Savely cycles through quite a few lives in the book, serving as a rat catcher at the Tretyakov Gallery and having to co-habit, albeit briefly, with a parrot named Iggy, a situation not fated to end well. Then he's hosted by a young Kirgiz man who rescues Savely after he’s attacked and left badly injured. After Askar is fired from his job at Gorky Park he finds work as a bicycle deliveryman and brings Savely with him. They even deliver food to a theater backstage in a scene that seems to include Sluzhitel in a cameo appearance.

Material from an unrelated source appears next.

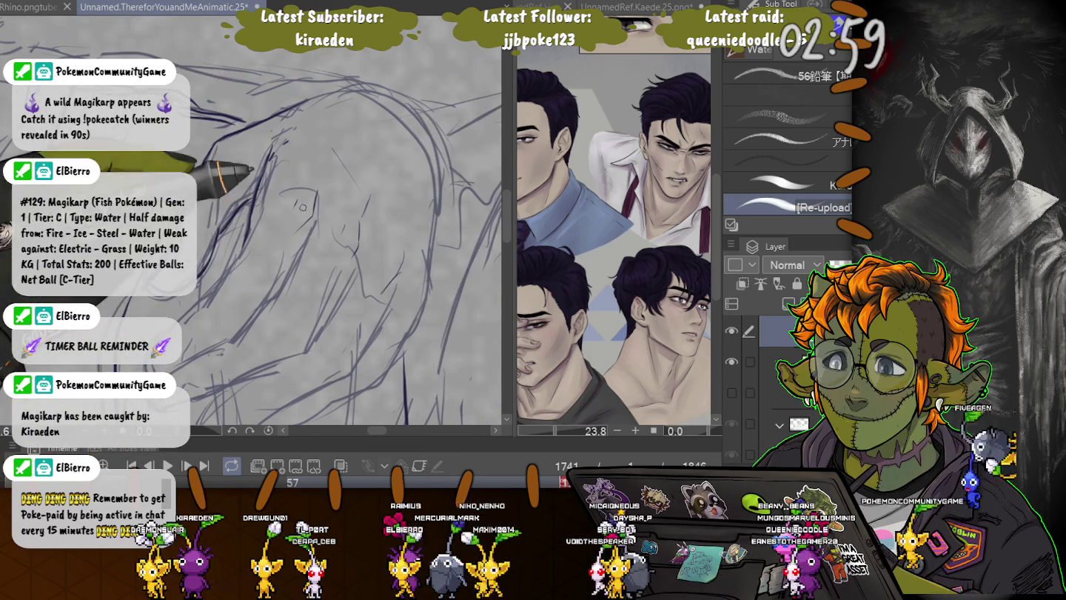
{"action": "left_click_drag", "start_coordinate": [296, 164], "coordinate": [363, 216]}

Savely wants to see the world (or at least Moscow) and even gives the impression of being something of an existentialist with a phobia for commitment, too. At least, that is, until he meets a beautiful young cat, in some of the book’s nicest passages, and starts a happy cat-family life in a doghouse with his love and a dog
In his introduction to Savely’s Days, Eugene Vodolazkin says that Sluzhitel draws on his acting skills and becomes a full-fledged cat in the novel. Indeed, Sluzhitel is so good at writing about a cat’s life that at certain point Savely’s descriptions of his own life are more convincing than his passages about his humans’ backstories. The humans’ stories feel like slivers of a portrait of Moscow in the twenty-first century, but they only really come alive when Savely is interacting with his people in some way, by climbing into the teapot, observing Vitya’s grandmother, or making sushi deliveries. Or sitting inside someone’s coat on a park bench during a time of mourning.
Somehow this doesn’t just feel like a matter of Shklovsky’s defamiliarization, something else Vodolazkin mentions in his introduction. It feels as if Sluzhitel’ isn’t just showing the world from a novel perspective. He’s an actor who’s an author (and an author who’s an actor) and channels his inner catness to thoroughly inhabit a character who’s not even of his own species. In doing so, he manages to find an internal logic for his text that makes the feline perspective feel perfectly natural, as if it’s not just a literary device. Savely may be a cat but he can tell a story – an exceedingly rare quality these days – at least as well as he can chase his tail.